Exercise goal. Exact wording is required: give all the records again, minus the pictures.

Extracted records
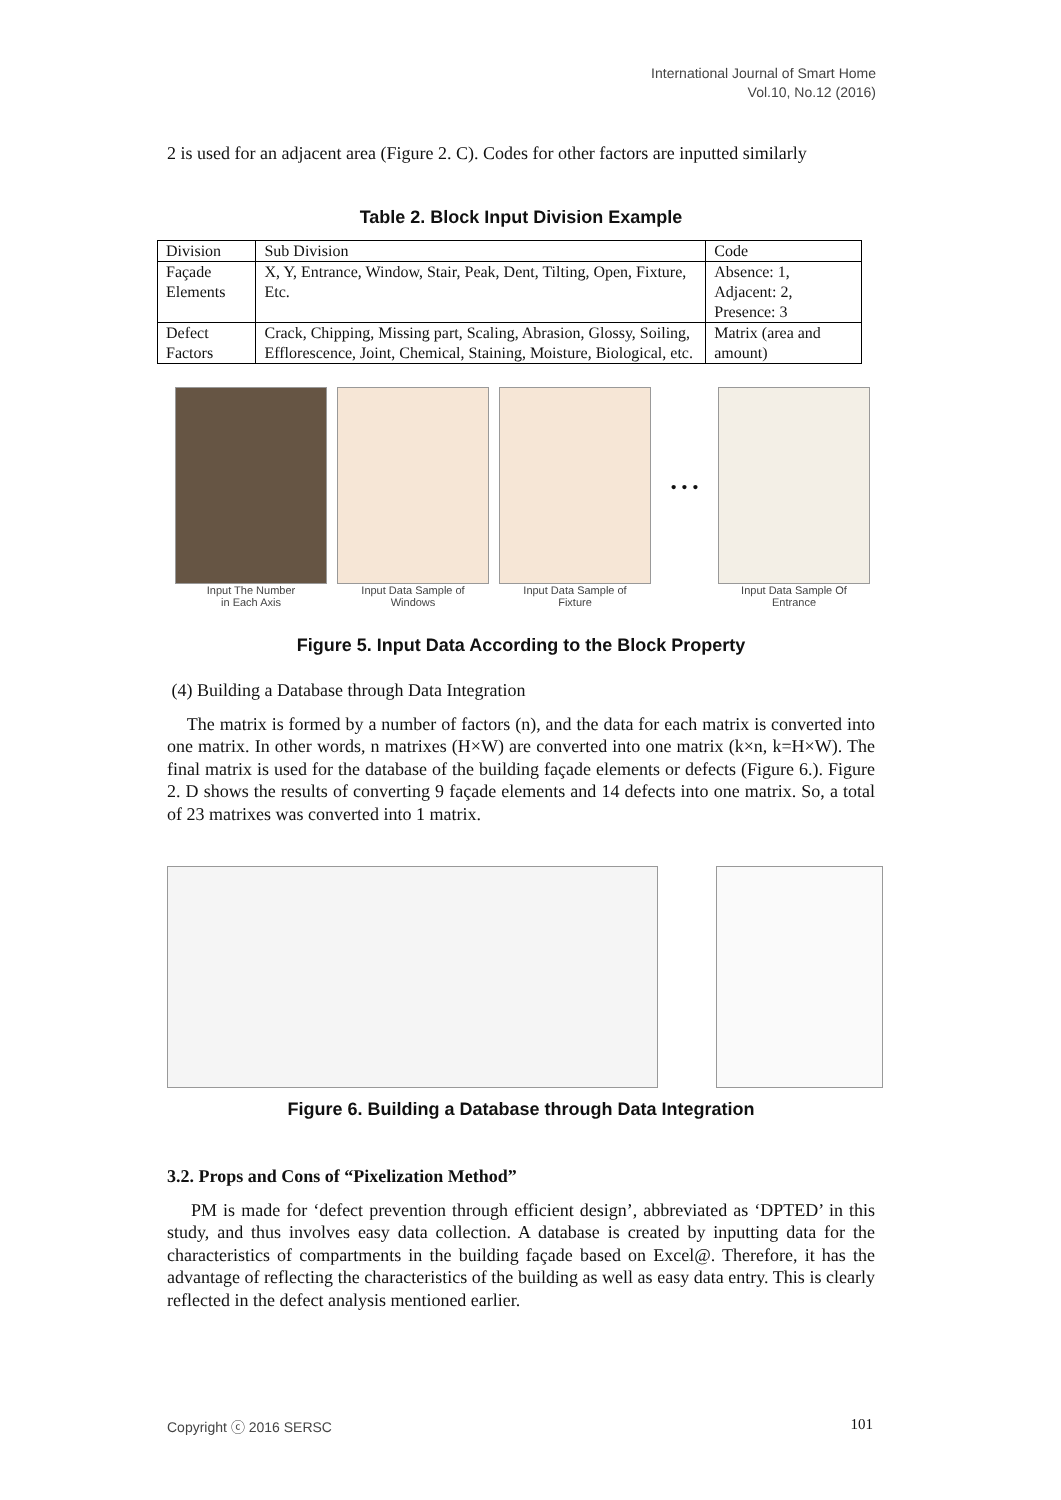International Journal of Smart Home
Vol.10, No.12 (2016)
2 is used for an adjacent area (Figure 2. C). Codes for other factors are inputted similarly
Table 2. Block Input Division Example
| Division | Sub Division | Code |
| Façade Elements | X, Y, Entrance, Window, Stair, Peak, Dent, Tilting, Open, Fixture, Etc. | Absence: 1, Adjacent: 2, Presence: 3 |
| Defect Factors | Crack, Chipping, Missing part, Scaling, Abrasion, Glossy, Soiling, Efflorescence, Joint, Chemical, Staining, Moisture, Biological, etc. | Matrix (area and amount) |
Input The Number
in Each Axis
Input Data Sample of
Windows
Input Data Sample of
Fixture
• • •
Input Data Sample Of
Entrance
Figure 5. Input Data According to the Block Property
(4) Building a Database through Data Integration
The matrix is formed by a number of factors (n), and the data for each matrix is converted into one matrix. In other words, n matrixes (H×W) are converted into one matrix (k×n, k=H×W). The final matrix is used for the database of the building façade elements or defects (Figure 6.). Figure 2. D shows the results of converting 9 façade elements and 14 defects into one matrix. So, a total of 23 matrixes was converted into 1 matrix.
Figure 6. Building a Database through Data Integration
3.2. Props and Cons of “Pixelization Method”
PM is made for ‘defect prevention through efficient design’, abbreviated as ‘DPTED’ in this study, and thus involves easy data collection. A database is created by inputting data for the characteristics of compartments in the building façade based on Excel@. Therefore, it has the advantage of reflecting the characteristics of the building as well as easy data entry. This is clearly reflected in the defect analysis mentioned earlier.
Copyright ⓒ 2016 SERSC 101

Task solution.
International Journal of Smart Home
Vol.10, No.12 (2016)
2 is used for an adjacent area (Figure 2. C). Codes for other factors are inputted similarly
Table 2. Block Input Division Example
| Division | Sub Division | Code |
| Façade Elements | X, Y, Entrance, Window, Stair, Peak, Dent, Tilting, Open, Fixture, Etc. | Absence: 1, Adjacent: 2, Presence: 3 |
| Defect Factors | Crack, Chipping, Missing part, Scaling, Abrasion, Glossy, Soiling, Efflorescence, Joint, Chemical, Staining, Moisture, Biological, etc. | Matrix (area and amount) |
Input The Number
in Each Axis
Input Data Sample of
Windows
Input Data Sample of
Fixture
• • •
Input Data Sample Of
Entrance
Figure 5. Input Data According to the Block Property
(4) Building a Database through Data Integration
The matrix is formed by a number of factors (n), and the data for each matrix is converted into one matrix. In other words, n matrixes (H×W) are converted into one matrix (k×n, k=H×W). The final matrix is used for the database of the building façade elements or defects (Figure 6.). Figure 2. D shows the results of converting 9 façade elements and 14 defects into one matrix. So, a total of 23 matrixes was converted into 1 matrix.
Figure 6. Building a Database through Data Integration
3.2. Props and Cons of “Pixelization Method”
PM is made for ‘defect prevention through efficient design’, abbreviated as ‘DPTED’ in this study, and thus involves easy data collection. A database is created by inputting data for the characteristics of compartments in the building façade based on Excel@. Therefore, it has the advantage of reflecting the characteristics of the building as well as easy data entry. This is clearly reflected in the defect analysis mentioned earlier.
Copyright ⓒ 2016 SERSC 101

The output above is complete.